What you need to do>
- a) In the passage about archiving the Evans negatives, who restored the nitrate negatives that had separated from their gelatin layer?
- b) Go on with the passage about archiving the Evans negatives, picking up right after its final sentence.

Reading passage>
The negatives are the heart of the archive because they provide insight into the artist’s intentions and working methods. Archiving the negatives presented two problems: identifying them and, where necessary, restoring them. Evans had used glass-plate negatives in his view camera when he began photographing with it, but switched to nitrate-based negatives when they became available. The early nitrate negatives, however, were not stable, and over time the plastic base separated from the gelatin layer containing the silver image; they looked like corrugated cardboard. The only person capable of dealing with this was the director of the Chicago Albumen Works (now of Housatonic, Mass.), Doug Munson, who spent several years restoring the hundreds of negatives that needed work.
Evans ordinarily loaded his own 35 mm cartridges with bulk film on which the individual frames were not numbered. After he developed the film, he cut it into strips of three or four frames for printing. Mr. Rosenheim was tasked with figuring out which of these little strips were all part of the same roll, as well as where, when, and in which order the rolls were taken. For this, he employed shrewd detective work, site visits, and forensic skills. He tried to match the cuts of abutting strips. He studied shadows to help determine the time of day. He researched the dates of newspaper headlines and magazine covers visible in the pictures. The resulting data, inventoried in a Dewey Decimal-like system Mr. Rosenheim devised, make it possible to locate variant shots of the same subject.

Data rows>
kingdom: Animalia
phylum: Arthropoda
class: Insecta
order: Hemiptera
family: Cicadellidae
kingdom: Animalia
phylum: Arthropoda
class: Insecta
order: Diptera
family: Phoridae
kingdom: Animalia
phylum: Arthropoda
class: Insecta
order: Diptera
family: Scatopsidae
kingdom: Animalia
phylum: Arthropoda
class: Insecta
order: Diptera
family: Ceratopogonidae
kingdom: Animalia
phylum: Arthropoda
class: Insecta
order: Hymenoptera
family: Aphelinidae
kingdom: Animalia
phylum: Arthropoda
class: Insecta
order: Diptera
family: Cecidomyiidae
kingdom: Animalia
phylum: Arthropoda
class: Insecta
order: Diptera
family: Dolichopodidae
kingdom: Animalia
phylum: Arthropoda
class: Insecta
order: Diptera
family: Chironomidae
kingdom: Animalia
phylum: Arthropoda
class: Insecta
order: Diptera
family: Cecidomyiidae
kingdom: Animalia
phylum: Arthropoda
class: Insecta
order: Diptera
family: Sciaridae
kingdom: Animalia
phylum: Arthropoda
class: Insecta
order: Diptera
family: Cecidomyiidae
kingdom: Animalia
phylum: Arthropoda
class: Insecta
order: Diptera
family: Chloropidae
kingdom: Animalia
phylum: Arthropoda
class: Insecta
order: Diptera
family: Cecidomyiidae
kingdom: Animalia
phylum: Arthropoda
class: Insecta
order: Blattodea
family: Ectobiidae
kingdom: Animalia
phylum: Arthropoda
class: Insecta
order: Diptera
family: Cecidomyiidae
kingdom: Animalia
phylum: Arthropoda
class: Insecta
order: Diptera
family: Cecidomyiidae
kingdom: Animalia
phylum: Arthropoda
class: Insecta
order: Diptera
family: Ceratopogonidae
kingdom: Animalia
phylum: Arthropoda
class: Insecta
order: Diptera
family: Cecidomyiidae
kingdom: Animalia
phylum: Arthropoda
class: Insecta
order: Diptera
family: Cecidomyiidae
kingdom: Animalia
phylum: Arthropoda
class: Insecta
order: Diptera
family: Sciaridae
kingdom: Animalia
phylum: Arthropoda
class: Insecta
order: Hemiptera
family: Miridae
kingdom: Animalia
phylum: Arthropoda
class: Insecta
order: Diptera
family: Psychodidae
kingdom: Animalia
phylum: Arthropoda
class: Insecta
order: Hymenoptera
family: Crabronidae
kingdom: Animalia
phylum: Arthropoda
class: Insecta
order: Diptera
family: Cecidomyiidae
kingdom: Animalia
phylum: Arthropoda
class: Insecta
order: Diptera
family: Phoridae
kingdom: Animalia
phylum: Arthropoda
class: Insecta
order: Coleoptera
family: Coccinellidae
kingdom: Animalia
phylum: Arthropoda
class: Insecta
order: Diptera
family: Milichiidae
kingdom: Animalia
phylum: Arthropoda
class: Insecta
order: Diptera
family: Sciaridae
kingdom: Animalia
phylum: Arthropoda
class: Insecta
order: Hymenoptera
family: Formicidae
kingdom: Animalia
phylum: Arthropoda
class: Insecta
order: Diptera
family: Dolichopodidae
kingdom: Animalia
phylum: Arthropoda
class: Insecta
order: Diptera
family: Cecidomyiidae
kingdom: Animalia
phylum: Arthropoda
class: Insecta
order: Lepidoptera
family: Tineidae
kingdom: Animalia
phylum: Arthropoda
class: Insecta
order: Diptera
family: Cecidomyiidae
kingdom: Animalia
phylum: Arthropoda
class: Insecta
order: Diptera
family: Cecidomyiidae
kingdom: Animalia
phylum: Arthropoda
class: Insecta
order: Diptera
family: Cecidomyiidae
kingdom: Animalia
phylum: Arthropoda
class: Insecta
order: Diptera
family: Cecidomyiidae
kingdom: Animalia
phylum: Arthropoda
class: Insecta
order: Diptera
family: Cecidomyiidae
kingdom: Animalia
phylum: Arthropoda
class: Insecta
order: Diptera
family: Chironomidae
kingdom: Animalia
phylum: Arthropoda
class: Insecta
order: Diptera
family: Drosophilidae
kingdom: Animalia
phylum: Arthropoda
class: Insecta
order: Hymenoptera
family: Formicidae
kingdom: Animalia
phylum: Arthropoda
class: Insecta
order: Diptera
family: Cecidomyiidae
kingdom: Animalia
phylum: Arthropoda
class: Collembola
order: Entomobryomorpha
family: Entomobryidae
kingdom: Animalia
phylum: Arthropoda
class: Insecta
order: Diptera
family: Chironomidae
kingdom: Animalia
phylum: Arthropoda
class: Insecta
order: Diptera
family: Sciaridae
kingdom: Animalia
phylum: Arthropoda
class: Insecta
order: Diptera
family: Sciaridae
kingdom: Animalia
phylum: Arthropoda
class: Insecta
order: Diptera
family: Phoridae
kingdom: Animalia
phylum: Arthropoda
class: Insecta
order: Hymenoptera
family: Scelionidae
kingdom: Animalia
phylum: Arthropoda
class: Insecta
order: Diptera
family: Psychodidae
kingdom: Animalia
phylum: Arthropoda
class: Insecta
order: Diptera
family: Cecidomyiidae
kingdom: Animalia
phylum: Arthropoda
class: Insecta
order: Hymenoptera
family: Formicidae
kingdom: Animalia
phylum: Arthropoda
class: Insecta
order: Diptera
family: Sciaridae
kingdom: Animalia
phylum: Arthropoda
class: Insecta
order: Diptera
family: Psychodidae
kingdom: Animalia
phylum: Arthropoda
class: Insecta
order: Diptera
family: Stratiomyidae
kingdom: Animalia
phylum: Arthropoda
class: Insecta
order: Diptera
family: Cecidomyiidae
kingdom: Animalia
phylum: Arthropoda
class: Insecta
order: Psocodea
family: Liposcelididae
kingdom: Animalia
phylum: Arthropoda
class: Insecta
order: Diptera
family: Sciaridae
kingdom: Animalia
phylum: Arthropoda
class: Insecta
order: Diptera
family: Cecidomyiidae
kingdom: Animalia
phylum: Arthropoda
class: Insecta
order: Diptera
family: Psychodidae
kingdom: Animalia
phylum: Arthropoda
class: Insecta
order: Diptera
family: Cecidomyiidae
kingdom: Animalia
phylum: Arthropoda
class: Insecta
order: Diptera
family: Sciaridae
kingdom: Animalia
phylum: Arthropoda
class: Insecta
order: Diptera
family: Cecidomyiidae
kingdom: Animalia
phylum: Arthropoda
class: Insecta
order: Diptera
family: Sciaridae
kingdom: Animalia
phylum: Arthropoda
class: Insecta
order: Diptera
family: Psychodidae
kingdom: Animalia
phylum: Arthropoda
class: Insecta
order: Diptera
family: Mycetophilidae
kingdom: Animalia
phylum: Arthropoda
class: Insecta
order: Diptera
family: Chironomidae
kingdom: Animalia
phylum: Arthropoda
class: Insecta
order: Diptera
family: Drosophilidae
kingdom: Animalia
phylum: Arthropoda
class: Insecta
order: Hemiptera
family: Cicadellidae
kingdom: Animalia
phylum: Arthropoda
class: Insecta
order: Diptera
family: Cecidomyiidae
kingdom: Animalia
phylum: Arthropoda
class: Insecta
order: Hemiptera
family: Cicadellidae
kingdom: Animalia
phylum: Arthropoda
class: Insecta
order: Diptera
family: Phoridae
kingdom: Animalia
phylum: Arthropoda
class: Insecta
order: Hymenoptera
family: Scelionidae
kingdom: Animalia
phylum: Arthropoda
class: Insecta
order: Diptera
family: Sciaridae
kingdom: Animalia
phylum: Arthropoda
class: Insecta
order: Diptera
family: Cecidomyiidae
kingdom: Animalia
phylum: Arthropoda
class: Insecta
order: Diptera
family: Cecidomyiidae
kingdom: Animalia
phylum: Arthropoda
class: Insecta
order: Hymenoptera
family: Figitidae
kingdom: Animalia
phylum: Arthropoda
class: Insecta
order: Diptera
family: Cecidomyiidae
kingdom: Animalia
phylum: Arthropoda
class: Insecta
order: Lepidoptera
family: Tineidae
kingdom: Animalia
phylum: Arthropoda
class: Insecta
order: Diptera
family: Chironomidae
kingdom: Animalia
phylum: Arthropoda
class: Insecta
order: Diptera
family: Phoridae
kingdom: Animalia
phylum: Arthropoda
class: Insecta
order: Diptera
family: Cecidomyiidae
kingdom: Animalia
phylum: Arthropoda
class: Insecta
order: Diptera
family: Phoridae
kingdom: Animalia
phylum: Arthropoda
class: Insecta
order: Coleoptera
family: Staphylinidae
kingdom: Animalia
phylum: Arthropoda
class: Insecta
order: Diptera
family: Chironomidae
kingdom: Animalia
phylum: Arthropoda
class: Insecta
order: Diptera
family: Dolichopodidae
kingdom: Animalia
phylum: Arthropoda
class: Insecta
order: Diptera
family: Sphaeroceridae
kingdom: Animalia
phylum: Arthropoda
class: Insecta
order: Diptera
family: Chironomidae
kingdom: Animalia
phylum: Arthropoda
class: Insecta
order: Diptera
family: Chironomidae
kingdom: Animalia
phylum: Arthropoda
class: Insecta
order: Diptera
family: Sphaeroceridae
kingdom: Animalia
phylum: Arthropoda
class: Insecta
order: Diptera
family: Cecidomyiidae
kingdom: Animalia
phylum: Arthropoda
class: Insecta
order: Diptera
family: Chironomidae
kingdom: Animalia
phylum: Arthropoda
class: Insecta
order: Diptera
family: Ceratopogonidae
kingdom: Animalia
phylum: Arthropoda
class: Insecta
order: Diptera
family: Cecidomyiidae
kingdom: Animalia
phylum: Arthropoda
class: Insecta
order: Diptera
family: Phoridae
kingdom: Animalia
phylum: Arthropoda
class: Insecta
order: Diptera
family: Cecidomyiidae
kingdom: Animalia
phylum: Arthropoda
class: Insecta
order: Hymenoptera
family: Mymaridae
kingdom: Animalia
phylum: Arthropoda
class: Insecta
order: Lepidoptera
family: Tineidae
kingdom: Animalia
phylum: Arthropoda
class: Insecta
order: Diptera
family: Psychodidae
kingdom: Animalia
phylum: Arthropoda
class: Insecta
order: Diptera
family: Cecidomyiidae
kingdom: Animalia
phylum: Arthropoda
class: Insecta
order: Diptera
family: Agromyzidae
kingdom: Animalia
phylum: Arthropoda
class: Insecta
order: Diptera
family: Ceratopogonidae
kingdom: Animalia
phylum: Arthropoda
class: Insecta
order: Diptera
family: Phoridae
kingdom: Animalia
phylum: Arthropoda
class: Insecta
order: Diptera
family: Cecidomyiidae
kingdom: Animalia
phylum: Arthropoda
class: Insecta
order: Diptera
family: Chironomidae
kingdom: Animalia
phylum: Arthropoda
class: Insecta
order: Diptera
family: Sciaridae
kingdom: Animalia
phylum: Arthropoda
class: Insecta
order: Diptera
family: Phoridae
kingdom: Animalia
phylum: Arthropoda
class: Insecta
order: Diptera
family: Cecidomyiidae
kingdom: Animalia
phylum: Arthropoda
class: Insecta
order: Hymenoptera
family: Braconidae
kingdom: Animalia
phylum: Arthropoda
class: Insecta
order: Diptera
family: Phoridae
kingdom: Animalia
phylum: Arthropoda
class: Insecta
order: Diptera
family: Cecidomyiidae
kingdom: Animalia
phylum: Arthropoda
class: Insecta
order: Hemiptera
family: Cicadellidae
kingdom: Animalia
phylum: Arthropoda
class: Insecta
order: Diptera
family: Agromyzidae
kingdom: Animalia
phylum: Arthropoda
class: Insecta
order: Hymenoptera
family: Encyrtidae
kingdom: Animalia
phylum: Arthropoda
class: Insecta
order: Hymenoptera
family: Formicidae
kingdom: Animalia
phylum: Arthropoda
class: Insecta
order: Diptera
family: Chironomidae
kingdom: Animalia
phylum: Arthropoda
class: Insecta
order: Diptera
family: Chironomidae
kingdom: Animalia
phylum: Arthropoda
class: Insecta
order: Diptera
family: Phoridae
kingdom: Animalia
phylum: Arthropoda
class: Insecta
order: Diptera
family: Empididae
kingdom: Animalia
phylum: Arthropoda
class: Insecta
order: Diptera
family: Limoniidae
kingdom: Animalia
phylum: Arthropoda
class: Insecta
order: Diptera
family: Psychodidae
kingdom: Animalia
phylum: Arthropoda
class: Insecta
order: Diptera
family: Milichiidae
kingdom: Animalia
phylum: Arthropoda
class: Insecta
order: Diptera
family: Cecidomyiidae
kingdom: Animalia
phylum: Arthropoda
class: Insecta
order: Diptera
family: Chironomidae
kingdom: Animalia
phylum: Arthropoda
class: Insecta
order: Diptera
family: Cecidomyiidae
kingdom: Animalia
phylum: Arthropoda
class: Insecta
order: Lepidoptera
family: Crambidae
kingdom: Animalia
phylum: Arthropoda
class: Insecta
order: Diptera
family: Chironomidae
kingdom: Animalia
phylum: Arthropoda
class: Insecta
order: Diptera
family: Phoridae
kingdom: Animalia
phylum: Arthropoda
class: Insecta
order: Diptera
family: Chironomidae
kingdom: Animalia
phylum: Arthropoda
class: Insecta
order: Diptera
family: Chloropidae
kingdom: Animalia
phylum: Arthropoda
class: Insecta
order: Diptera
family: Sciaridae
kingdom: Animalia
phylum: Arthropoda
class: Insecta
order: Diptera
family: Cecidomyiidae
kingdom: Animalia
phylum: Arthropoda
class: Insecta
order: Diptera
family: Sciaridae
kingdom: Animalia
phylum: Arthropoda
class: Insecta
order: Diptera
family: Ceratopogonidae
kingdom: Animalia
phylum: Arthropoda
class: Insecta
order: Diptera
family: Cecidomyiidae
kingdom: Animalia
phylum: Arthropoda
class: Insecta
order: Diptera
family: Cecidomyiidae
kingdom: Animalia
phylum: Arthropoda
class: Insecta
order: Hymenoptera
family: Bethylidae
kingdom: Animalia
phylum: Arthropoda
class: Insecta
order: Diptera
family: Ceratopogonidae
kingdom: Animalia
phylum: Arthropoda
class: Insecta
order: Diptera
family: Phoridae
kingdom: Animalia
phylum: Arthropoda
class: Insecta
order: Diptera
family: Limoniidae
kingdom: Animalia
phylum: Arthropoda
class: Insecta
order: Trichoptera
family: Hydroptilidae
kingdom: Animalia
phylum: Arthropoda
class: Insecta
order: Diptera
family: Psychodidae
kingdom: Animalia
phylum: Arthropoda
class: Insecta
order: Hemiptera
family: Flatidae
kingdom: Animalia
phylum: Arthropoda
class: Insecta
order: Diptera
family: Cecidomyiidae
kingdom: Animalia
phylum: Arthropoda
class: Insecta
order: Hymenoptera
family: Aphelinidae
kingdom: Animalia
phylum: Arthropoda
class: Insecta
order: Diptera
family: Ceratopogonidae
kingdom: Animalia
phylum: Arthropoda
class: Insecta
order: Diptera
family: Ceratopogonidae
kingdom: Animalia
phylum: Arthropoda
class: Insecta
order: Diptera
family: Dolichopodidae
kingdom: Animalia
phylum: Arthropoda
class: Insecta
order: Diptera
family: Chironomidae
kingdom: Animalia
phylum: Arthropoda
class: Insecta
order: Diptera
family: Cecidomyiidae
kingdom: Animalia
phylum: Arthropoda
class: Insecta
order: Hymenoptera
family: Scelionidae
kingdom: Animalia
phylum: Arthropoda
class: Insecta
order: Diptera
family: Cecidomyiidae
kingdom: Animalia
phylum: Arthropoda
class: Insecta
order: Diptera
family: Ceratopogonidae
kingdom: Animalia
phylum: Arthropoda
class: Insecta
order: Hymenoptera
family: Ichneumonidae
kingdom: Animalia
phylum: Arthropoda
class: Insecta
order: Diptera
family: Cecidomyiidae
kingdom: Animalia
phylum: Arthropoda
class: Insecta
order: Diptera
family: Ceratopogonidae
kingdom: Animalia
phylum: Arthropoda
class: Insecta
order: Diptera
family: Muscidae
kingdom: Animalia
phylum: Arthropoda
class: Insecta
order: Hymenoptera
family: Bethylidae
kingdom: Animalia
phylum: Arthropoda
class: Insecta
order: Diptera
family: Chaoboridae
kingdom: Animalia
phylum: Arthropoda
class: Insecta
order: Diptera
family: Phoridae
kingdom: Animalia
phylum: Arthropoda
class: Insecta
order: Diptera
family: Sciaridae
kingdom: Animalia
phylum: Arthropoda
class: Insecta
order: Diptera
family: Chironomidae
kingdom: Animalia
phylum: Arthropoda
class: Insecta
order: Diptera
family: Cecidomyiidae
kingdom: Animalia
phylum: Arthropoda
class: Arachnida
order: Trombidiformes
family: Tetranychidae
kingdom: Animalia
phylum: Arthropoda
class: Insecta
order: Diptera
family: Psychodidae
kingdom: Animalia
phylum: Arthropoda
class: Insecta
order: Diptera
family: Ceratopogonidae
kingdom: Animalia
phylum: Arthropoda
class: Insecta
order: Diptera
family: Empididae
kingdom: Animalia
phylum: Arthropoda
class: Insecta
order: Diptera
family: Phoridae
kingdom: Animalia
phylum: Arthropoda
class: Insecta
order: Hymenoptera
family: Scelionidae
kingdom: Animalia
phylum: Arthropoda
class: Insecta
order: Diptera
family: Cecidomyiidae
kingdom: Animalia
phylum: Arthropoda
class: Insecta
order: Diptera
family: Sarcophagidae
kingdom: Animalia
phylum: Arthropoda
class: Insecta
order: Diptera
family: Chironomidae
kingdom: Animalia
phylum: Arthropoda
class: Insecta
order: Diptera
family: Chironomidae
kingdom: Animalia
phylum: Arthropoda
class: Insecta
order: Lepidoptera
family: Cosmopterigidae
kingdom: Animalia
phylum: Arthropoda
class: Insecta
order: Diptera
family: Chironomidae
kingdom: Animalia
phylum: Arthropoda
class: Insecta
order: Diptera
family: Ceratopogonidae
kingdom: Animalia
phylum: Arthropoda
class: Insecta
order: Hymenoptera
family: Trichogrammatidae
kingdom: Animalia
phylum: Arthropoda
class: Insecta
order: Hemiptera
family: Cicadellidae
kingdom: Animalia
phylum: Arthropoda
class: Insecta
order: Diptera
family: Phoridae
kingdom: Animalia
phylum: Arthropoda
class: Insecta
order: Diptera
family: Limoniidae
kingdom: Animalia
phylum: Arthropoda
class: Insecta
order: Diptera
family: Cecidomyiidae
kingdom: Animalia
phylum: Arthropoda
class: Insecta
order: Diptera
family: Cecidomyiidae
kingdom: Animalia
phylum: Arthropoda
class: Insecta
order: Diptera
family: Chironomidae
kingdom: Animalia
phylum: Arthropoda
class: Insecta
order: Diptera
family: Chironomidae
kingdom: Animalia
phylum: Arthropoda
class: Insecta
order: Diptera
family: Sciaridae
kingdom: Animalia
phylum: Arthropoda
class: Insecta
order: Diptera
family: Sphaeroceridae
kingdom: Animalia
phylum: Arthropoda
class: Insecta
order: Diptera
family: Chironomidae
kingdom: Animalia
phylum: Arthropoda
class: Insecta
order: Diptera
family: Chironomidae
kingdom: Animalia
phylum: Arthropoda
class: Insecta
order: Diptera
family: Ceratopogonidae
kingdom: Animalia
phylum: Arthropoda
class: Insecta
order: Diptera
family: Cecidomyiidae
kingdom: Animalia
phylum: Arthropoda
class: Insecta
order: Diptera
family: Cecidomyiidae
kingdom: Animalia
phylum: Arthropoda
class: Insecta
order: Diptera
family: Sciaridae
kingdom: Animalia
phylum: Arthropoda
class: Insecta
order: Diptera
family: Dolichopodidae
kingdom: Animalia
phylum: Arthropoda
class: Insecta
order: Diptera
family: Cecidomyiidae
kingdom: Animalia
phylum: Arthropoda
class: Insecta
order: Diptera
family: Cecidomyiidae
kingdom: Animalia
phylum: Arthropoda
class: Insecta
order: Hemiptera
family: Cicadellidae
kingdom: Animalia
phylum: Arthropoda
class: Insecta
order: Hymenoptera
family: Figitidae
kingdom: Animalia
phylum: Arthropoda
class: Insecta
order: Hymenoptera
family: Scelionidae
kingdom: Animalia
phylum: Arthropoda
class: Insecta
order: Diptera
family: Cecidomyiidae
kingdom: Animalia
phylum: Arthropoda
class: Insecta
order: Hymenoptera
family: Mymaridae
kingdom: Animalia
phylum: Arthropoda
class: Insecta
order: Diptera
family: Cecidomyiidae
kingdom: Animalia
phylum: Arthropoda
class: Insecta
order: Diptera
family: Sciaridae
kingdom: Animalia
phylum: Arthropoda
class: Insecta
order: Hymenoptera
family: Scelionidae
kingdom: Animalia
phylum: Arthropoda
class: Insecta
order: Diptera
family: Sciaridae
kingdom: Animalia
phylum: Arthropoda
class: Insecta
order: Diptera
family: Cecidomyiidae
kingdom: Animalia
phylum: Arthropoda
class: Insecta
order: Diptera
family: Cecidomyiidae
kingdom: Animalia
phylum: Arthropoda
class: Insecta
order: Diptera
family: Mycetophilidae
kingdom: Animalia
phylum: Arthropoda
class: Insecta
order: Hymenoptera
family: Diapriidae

Results of the tasks>
- a) Doug Munson, director of the Chicago Albumen Works, restored them.

- b)
In 2000, the Met had a major Walker Evans exhibition which Mr. Rosenheim curated and for which he co-authored the catalog, as well as co-authoring “Unclassified: A Walker Evans Anthology: Selections from the Walker Evans Archive at the Metropolitan Museum of Art.” Much of the material is available at metmuseum.org/special/walkerevans/archive.htm. As he walked me to the museum exit, Mr. Rosenheim stressed that the importance of the archive was not just as an aid to appreciating the photographer’s art, but that it also provides rich insights into Walker Evans’s times, the tumultuous middle of the American 20th century.
The scattered parts of the Diane Arbus Archive are being gathered together so Mr. Rosenheim can get back to work.